_WHAT THE TASK REQUIRES_
Could you copy the passage of the forum thread on the smoker stack extension that starts at "Tomorrow, I am" and ends at "smoker before exiting!!", word for word?

***** SUPPLIED TEXT *****

# Dryer vent stack extension mod....question?



## geek with fire (Jan 23, 2008)

Dryer vent stack extension mod....question?

I keep meaning to ask this question when anytime this mod is discussed; but always seems I would be hijacking someone else's thread.  Thought I would start my own.

Perhaps I need to do a search and do more homework, but I don't understand what keeps most of the heat and smoke from wanting to travel under the grate and up the stack when you extend it down to the grate.  Are we to assume here that the heat and smoke goes strait up when it enters the chamber and therefore has be forced back down by the extension.  I haven't yet added this mod to my chargriller because I don't yet fully understand how it effects the airflow.  Ejamakate me!


----------



## ikebbq (Jan 23, 2008)

From my understanding, by extending the chimney down to grate level, it is evening out the heat from the top of the cooker to grate level.  Also, since heat and smoke rise, the extension keeps more smoke in the chamber to circulate around the meat.  Might have to experiment a little to see how much effect it really has.


----------



## glued2it (Jan 23, 2008)

one of my offsets has the stack at the grate level from the factory. I haven't quite worked out the science myself either. seems like it would track too much smoke in the chamber. With the theory of smoke just kissing the meat as flows by seems to be contradicting. I'm doing some experiments of various temps throughout the entire cooking chamber before adding the mods to the smoke n pit.


----------



## geek with fire (Jan 23, 2008)

So whether or not I am crazy is another matter all together.  It looks like at least I'm not the only one who has questioned the theory behind this mod.  Thanks! (Disclaimer: I'm not bashing anyone here.  I haven't even tried it.  I'm just curious about how it works)


----------



## capt dan (Jan 23, 2008)

I use it in  my silver, and it has slowed my fuel use, and helped  keep my temps better regulated. After that mod, I added the heat plates w/holes.
Tomorrow, I am making an expanded metal  charcoal box for the fire box. I am hoping to make less visits to the smoker for adding more lump!


----------



## bbq bubba (Jan 23, 2008)

O.K. Heat rises, heat leaves the firebox and head's straight for the exhaust.
If the exhaust is at grate level, the heat is forced into a swirling effect until it reaches the exhaust and escape's.
Betwen the intake and exhaust there's a "drawing effect" that the air follow's, your just detouring the heat n smoke from going straight out to circulating in the smoker before exiting!!


----------



## nh3b's (Jan 23, 2008)

Im pickin up whatchya layin down here Bubba. Nice mod.


----------



## glued2it (Jan 23, 2008)

I understand the concept behind it. It has always been in the back of mind if there is enough airflow for the smoke. How is the smoke going to kiss the meat as it passes by if it's trapped in the chamber. none the less I still have good temps at grate level.

I'll be interested in my test results.

So I guess what I'm wondering is a quality issue and not fuel usage issue.

But explain this one as well. using a baffle that is pointed downward using a system that rises(heat) seems that you would be wasting heat through the fire box as it raises higher the the output of the baffle level.Plus ruining the finish of the fire box. Is there enough airflow to push the heat out? Who's the aeronautical engineer here?That's who I want to talk to.

I think the baffle is a good idea but needs to be rengineered


----------



## morkdach (Jan 24, 2008)

well i havent got to drive the train yet but heat and smoke rises and will head to the highest and closed place to atmosphere.bring the vent lower and heat entire chamber above food racks for more even temps my thought on the subject any way


----------



## walking dude (Jan 24, 2008)

if the heat swirls, so will the smoke.........it will "KISS" the meat as it goes by........tho i don't understand kiss........i want that smoke STOMPING ON MY MEAT.........not kissing it..........in my ecb, the smoke has to go by the meat.........under it......over it around it.......permeating i am hoping......not kissing it.........ack


----------



## peculiarmike (Jan 24, 2008)

Bubba is dead on the mark.


----------



## gramason (Jan 24, 2008)

I extended the pipe in mine, and I have more even, steady temp.


----------

***** MATERIAL SUPPLIED *****

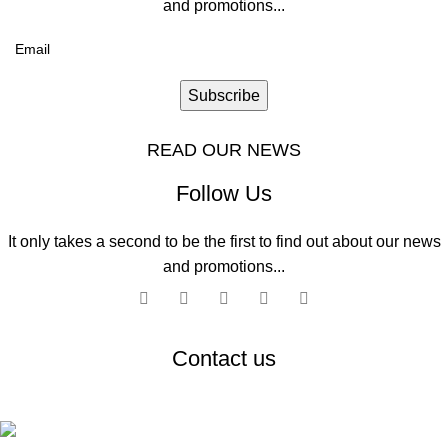
and promotions...
Subscribe
READ OUR NEWS
Follow Us
It only takes a second to be the first to find out about our news
and promotions...
Contact us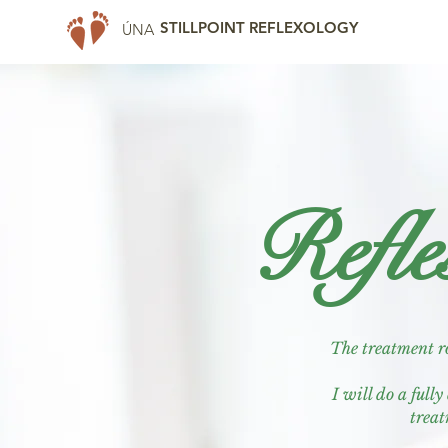
STILLPOINT REFLEXOLOGY
ÚNA
Refle
The treatment ro
I will do a full
treat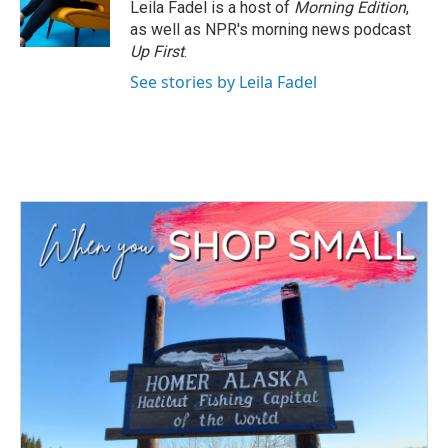
Leila Fadel is a host of
Morning Edition
,
as well as NPR's morning news podcast
Up First
.
See stories by Leila Fadel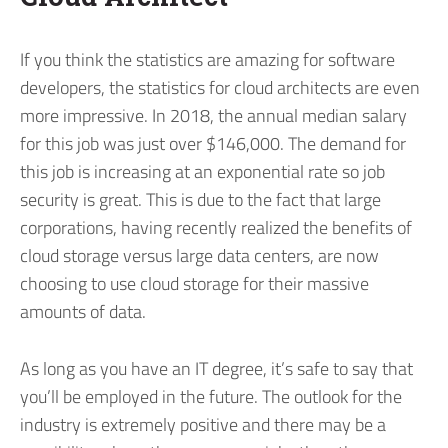
If you think the statistics are amazing for software
developers, the statistics for cloud architects are even
more impressive. In 2018, the annual median salary
for this job was just over $146,000. The demand for
this job is increasing at an exponential rate so job
security is great. This is due to the fact that large
corporations, having recently realized the benefits of
cloud storage versus large data centers, are now
choosing to use cloud storage for their massive
amounts of data.
As long as you have an IT degree, it’s safe to say that
you’ll be employed in the future. The outlook for the
industry is extremely positive and there may be a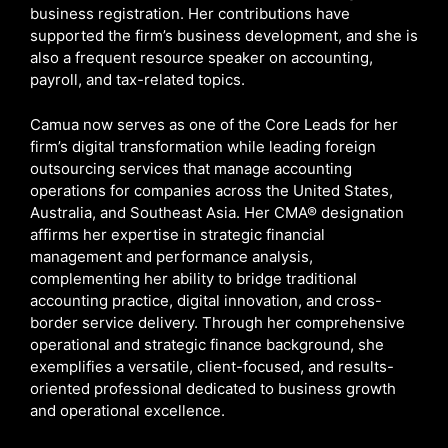
business registration. Her contributions have
supported the firm’s business development, and she is
also a frequent resource speaker on accounting,
payroll, and tax-related topics.
Camua now serves as one of the Core Leads for her
firm’s digital transformation while leading foreign
outsourcing services that manage accounting
operations for companies across the United States,
Australia, and Southeast Asia. Her CMA® designation
affirms her expertise in strategic financial
management and performance analysis,
complementing her ability to bridge traditional
accounting practice, digital innovation, and cross-
border service delivery. Through her comprehensive
operational and strategic finance background, she
exemplifies a versatile, client-focused, and results-
oriented professional dedicated to business growth
and operational excellence.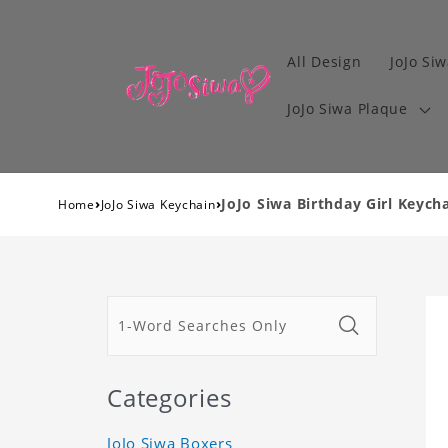
All Design
JoJo Siw
JoJo Siwa Plaque
›
›
JoJo Siwa Birthday Girl Keycha
Home
JoJo Siwa Keychain
Categories
JoJo Siwa Boxers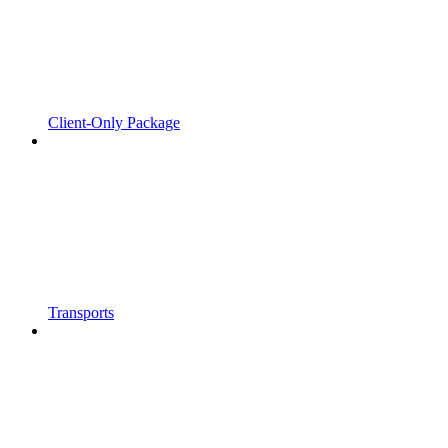
Client-Only Package
Transports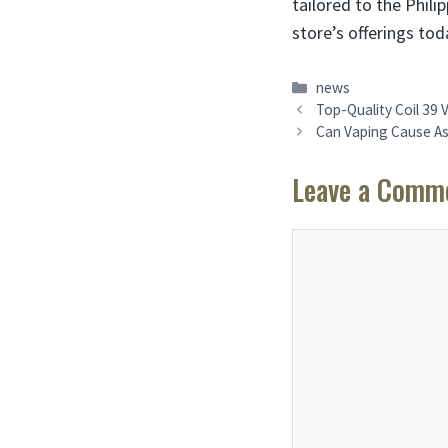
tailored to the Phil
store’s offerings tod
Categories
news
Top-Quality Coil 39 
Can Vaping Cause As
Leave a Comm
Comment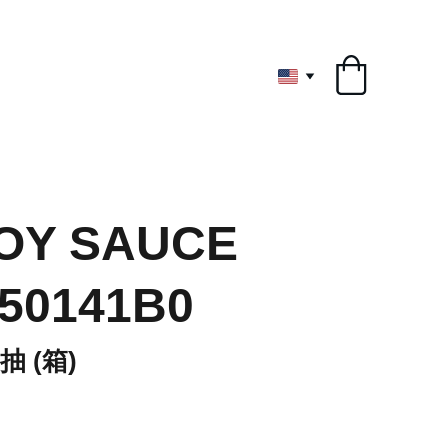
ryone
OY SAUCE
 50141B0
 (箱)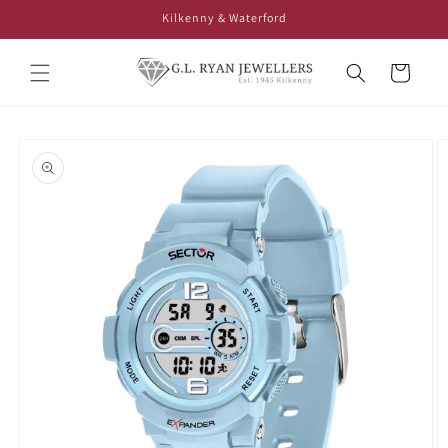
Skip to
Kilkenny & Waterford
content
Cart
Skip to
product
information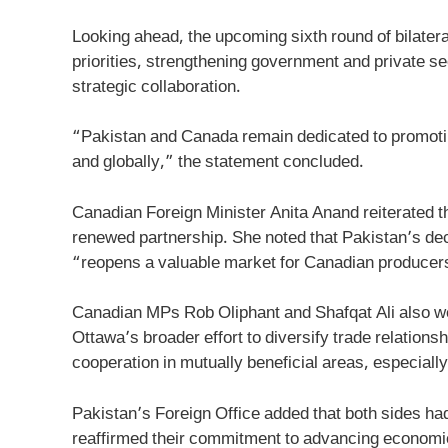
Looking ahead, the upcoming sixth round of bilater
priorities, strengthening government and private se
strategic collaboration.
“Pakistan and Canada remain dedicated to promoting
and globally,” the statement concluded.
Canadian Foreign Minister Anita Anand reiterated t
renewed partnership. She noted that Pakistan’s deci
“reopens a valuable market for Canadian producers
Canadian MPs Rob Oliphant and Shafqat Ali also we
Ottawa’s broader effort to diversify trade relationsh
cooperation in mutually beneficial areas, especially 
Pakistan’s Foreign Office added that both sides h
reaffirmed their commitment to advancing economic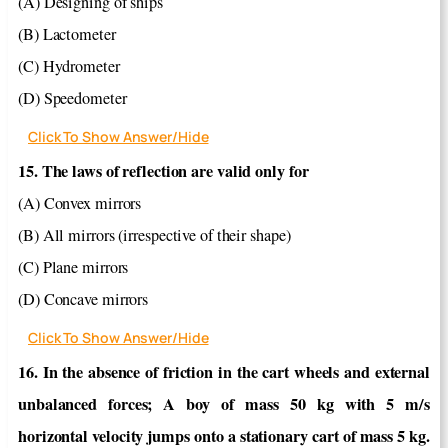
(A) Designing of ships
(B) Lactometer
(C) Hydrometer
(D) Speedometer
Click To Show Answer/Hide
15. The laws of reflection are valid only for
(A) Convex mirrors
(B) All mirrors (irrespective of their shape)
(C) Plane mirrors
(D) Concave mirrors
Click To Show Answer/Hide
16. In the absence of friction in the cart wheels and external
unbalanced forces; A boy of mass 50 kg with 5 m/s
horizontal velocity jumps onto a stationary cart of mass 5 kg.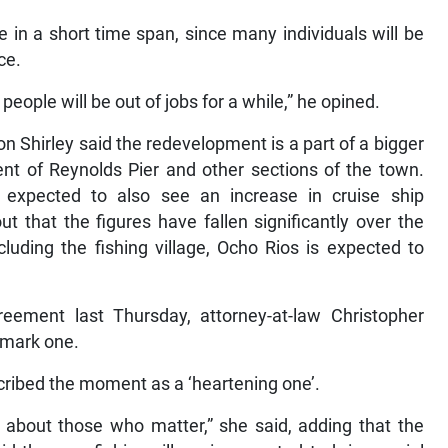
 in a short time span, since many individuals will be
ce.
people will be out of jobs for a while,” he opined.
 Shirley said the redevelopment is a part of a bigger
nt of Reynolds Pier and other sections of the town.
 expected to also see an increase in cruise ship
t that the figures have fallen significantly over the
uding the fishing village, Ocho Rios is expected to
ement last Thursday, attorney-at-law Christopher
dmark one.
ribed the moment as a ‘heartening one’.
is about those who matter,” she said, adding that the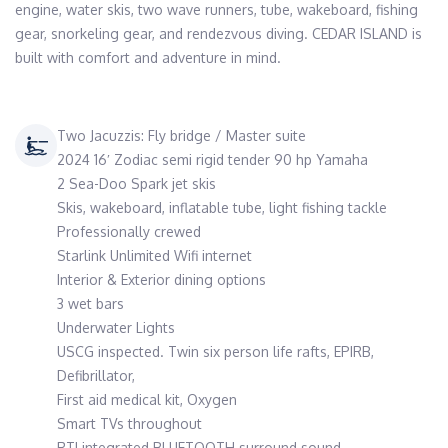
engine, water skis, two wave runners, tube, wakeboard, fishing 
gear, snorkeling gear, and rendezvous diving. CEDAR ISLAND is 
built with comfort and adventure in mind.
Two Jacuzzis: Fly bridge / Master suite
2024 16′ Zodiac semi rigid tender 90 hp Yamaha
2 Sea-Doo Spark jet skis
Skis, wakeboard, inflatable tube, light fishing tackle
Professionally crewed
Starlink Unlimited Wifi internet
Interior & Exterior dining options
3 wet bars
Underwater Lights
USCG inspected. Twin six person life rafts, EPIRB,
Defibrillator,
First aid medical kit, Oxygen
Smart TVs throughout
RTI integrated BLUETOOTH surround sound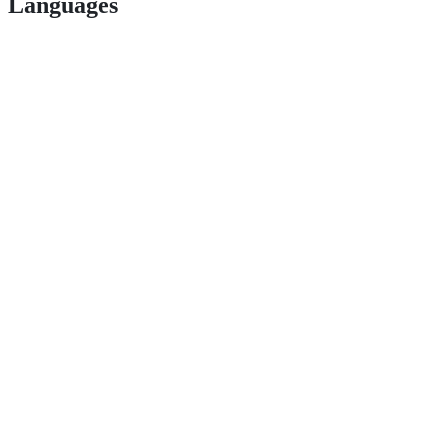
Languages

*****

_WRITTEN RESPONSE_
Tomorrow, I am making an expanded metal  charcoal box for the fire box. I am hoping to make less visits to the smoker for adding more lump!


----------



## bbq bubba (Jan 23, 2008)

O.K. Heat rises, heat leaves the firebox and head's straight for the exhaust.
If the exhaust is at grate level, the heat is forced into a swirling effect until it reaches the exhaust and escape's.
Betwen the intake and exhaust there's a "drawing effect" that the air follow's, your just detouring the heat n smoke from going straight out to circulating in the smoker before exiting!!